▶ [TASK INPUTS]:
• • • • • • •
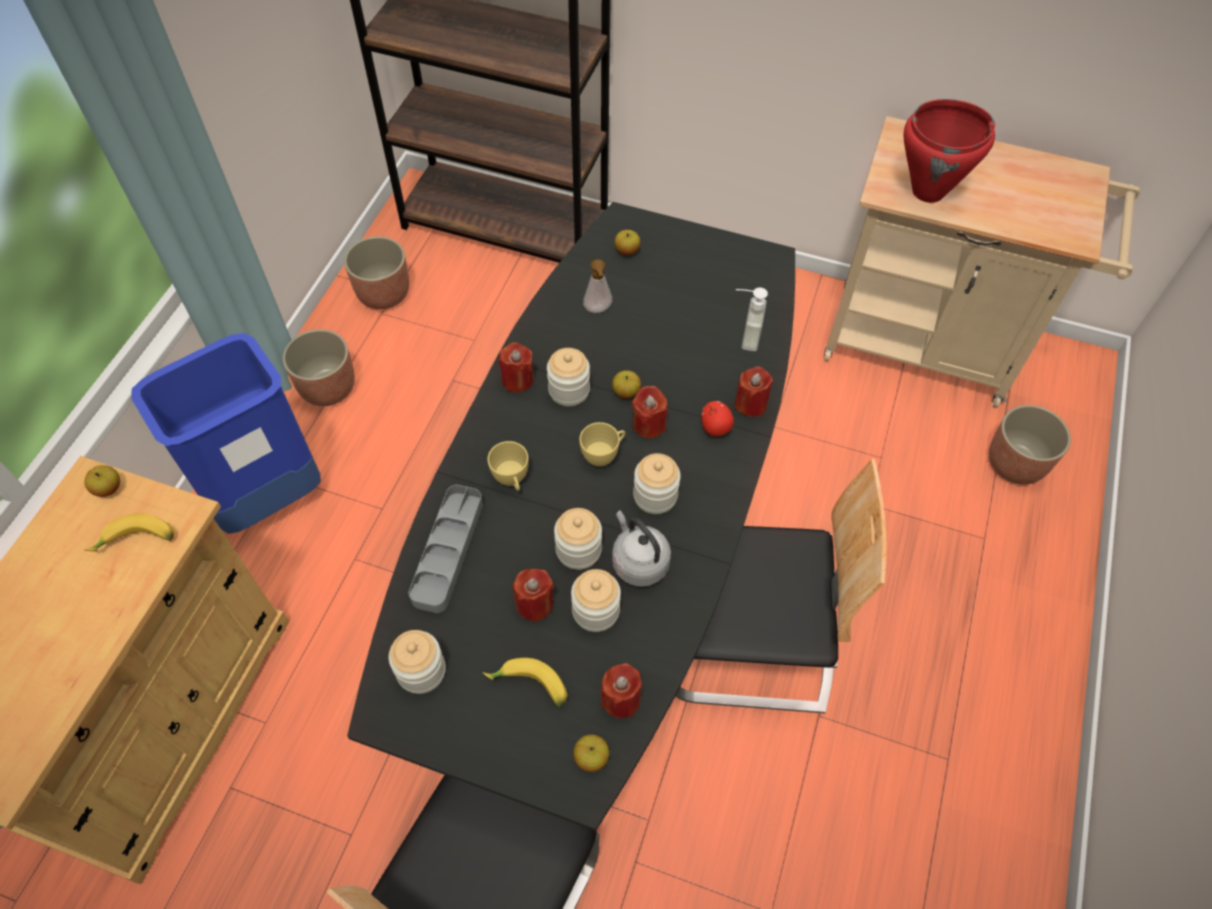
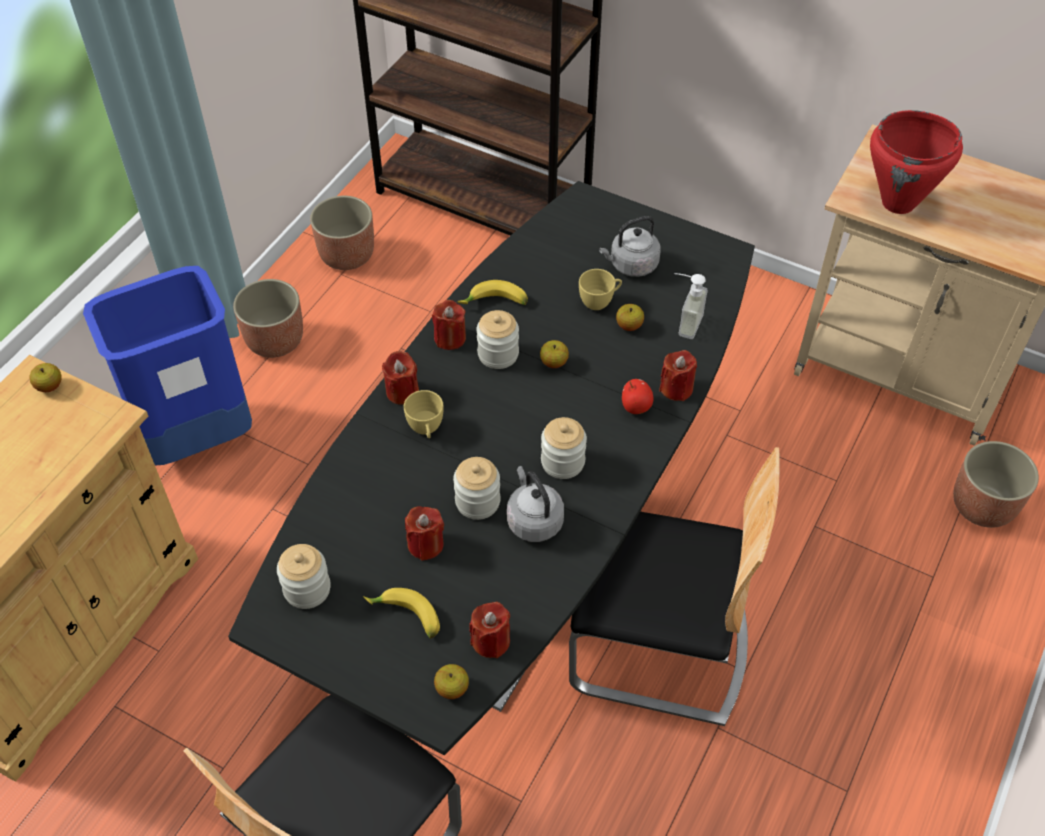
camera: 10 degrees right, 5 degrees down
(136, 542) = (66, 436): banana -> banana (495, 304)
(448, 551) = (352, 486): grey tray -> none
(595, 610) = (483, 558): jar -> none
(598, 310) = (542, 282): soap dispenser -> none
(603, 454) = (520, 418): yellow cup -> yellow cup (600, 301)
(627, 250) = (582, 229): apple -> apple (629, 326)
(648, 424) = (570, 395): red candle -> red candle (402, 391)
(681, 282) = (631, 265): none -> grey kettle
• • • • • • •
▶ [REQUIREMENT]:
Restate, without alteration, the lines of the material above that begin at the one containing "(448, 551) = (352, 486): grey tray -> none" and run through its last line.

▶ [EXERCISE ANSWER]:
(448, 551) = (352, 486): grey tray -> none
(595, 610) = (483, 558): jar -> none
(598, 310) = (542, 282): soap dispenser -> none
(603, 454) = (520, 418): yellow cup -> yellow cup (600, 301)
(627, 250) = (582, 229): apple -> apple (629, 326)
(648, 424) = (570, 395): red candle -> red candle (402, 391)
(681, 282) = (631, 265): none -> grey kettle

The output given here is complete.